Perhaps a countermeasure could be a modified vfat filesystem which 
assigns free clusters randomly instead of sequentially (on a solid-state 
medium fragmentation does not matter), which avoids the reconstruction of 
the file saving order by matching the position of their clusters (for the 
price of making undelete difficult), and an absence of timestamps 
(01-01-1970 is a nice date anyway).

The file delete function in the filesystem driver can be modified to file 
overwrite-and-delete, for the price of higher wear of the FlashEPROM 
medium.

Linux-based (and open-architecture in general) PDAs should offer much 
higher thug-resistance.



Forensics on PDAs, notes from the field

2004-08-12 Thread Major Variola (ret)
Saint John of Cryptome has a particularly tasty link to
http://csrc.nist.gov/publications/drafts.html#sp800-72
which describes the state of the art in PDA forensics.

There is also a link to a CDROM of secure hashes of
various benign and less benign programs that the
NIST knows about.  Including a list of hacker programs.
Including stego.   Pigs use this to discount commonly-distributed
software when analyzing a disk (or, presumably, your PDA's
flash).  See http://www.nsrl.nist.gov/
also http://www.nsrl.nist.gov/Untraceable_Downloads.htm

Obvious lesson: Steganography tool authors, your programs
should use the worm/HIV trick of changing their signatures
with every invocation.  Much harder for the forensic
fedz to recognize your tools.  (As suspicious, of course).

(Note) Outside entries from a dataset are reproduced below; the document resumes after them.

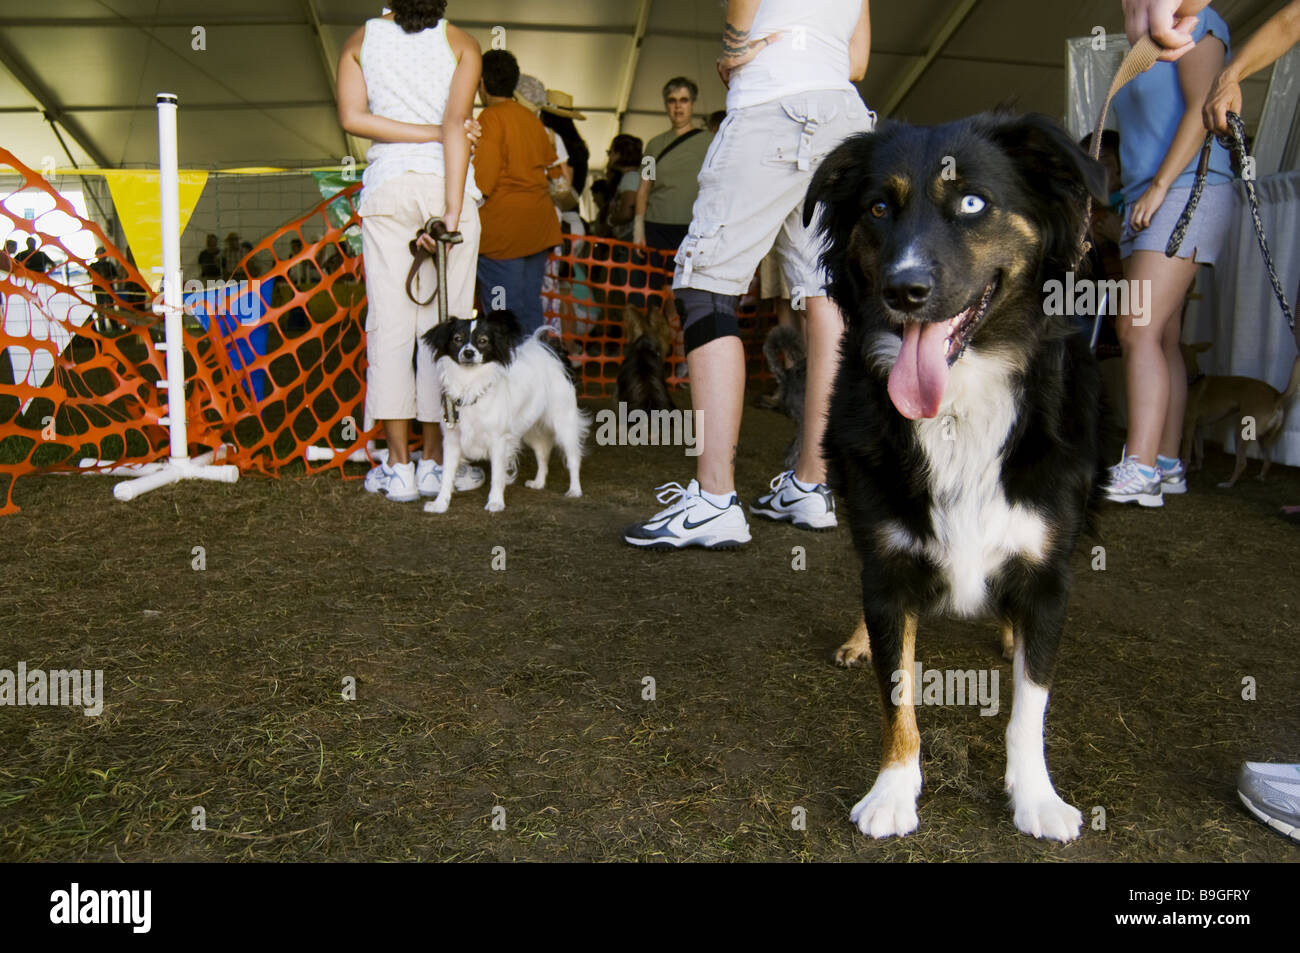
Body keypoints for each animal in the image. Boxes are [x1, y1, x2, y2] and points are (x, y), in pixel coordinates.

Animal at [421, 312, 590, 509]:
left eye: (483, 341)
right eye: (457, 339)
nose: (468, 352)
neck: (469, 382)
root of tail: (550, 358)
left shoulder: (498, 441)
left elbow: (497, 475)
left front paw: (495, 502)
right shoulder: (451, 440)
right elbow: (447, 475)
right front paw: (440, 503)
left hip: (564, 425)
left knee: (573, 459)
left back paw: (575, 490)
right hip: (531, 429)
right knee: (543, 454)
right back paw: (539, 483)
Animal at [811, 109, 1107, 842]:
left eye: (972, 203)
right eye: (879, 208)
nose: (903, 291)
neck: (959, 403)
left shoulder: (1047, 572)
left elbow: (1030, 704)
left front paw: (1036, 797)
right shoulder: (888, 560)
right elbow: (898, 691)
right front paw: (893, 789)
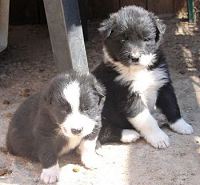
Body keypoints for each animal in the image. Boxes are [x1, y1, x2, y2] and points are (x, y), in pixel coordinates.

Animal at [94, 5, 193, 149]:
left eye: (146, 39)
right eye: (123, 39)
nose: (135, 57)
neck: (140, 71)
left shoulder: (163, 84)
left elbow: (172, 106)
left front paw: (181, 125)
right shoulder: (128, 94)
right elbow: (146, 120)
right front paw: (159, 138)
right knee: (104, 132)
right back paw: (130, 134)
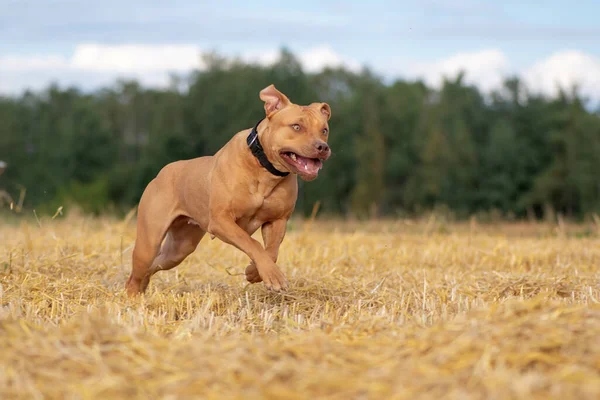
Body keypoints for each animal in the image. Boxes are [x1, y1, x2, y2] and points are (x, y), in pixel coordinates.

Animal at [126, 84, 332, 296]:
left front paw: (255, 272)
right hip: (149, 242)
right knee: (138, 270)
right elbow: (252, 243)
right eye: (297, 126)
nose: (323, 147)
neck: (264, 168)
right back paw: (132, 296)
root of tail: (161, 174)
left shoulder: (278, 220)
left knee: (154, 265)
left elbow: (272, 251)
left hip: (180, 247)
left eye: (324, 130)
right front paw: (269, 273)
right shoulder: (222, 221)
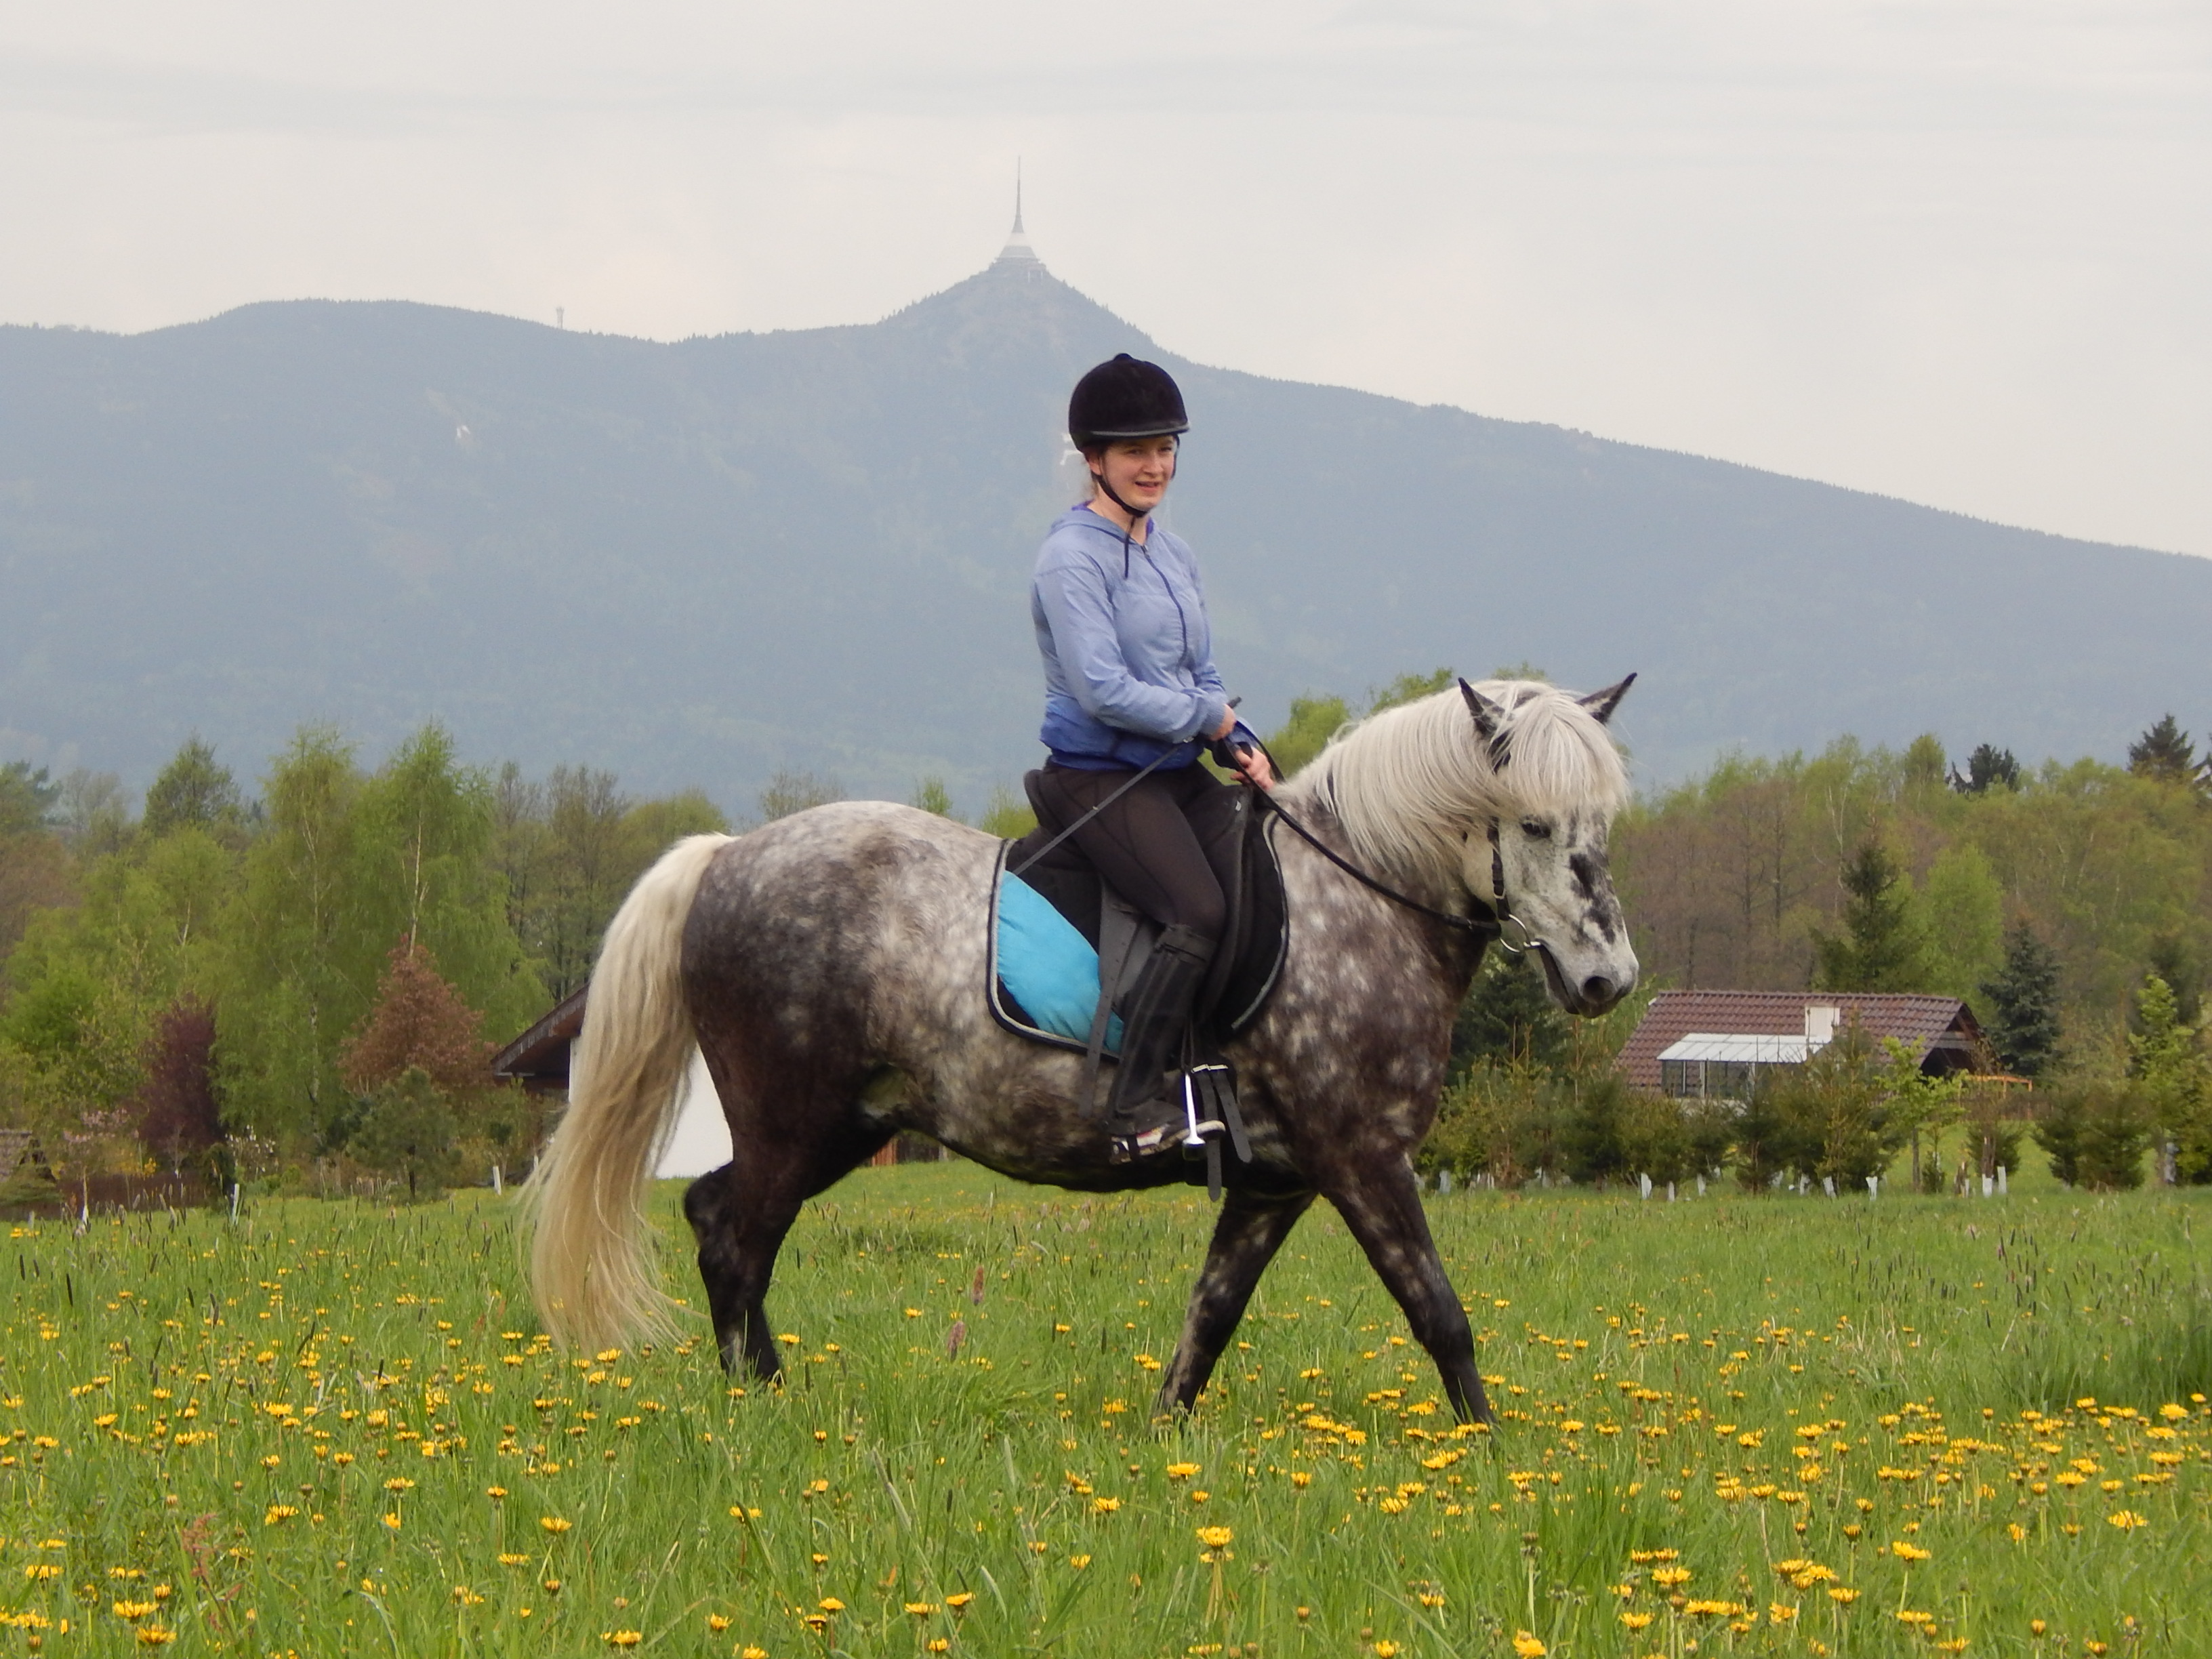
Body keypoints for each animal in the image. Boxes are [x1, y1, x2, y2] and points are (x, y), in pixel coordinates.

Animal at [528, 676, 1638, 1425]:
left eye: (1601, 823)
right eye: (1534, 826)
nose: (1607, 982)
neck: (1359, 897)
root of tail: (725, 857)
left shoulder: (1274, 1182)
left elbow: (1209, 1322)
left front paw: (1163, 1448)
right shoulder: (1363, 1159)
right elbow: (1439, 1311)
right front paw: (1491, 1457)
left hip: (844, 1123)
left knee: (721, 1220)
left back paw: (769, 1395)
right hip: (789, 1117)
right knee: (736, 1242)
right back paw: (762, 1410)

The NIST CDROM also doesn't seem to include source
code amongst its sigs, so if you compile yourself, you may avoid their
easy glance.

Notes from the Field:
My paper  image handling kiretsu job has a fellow working
on secure Linux disk-drive delete --even if you pull the plug, on power
up it finishes the job.   Nice.  Thank you, HIPAA, banks, etc.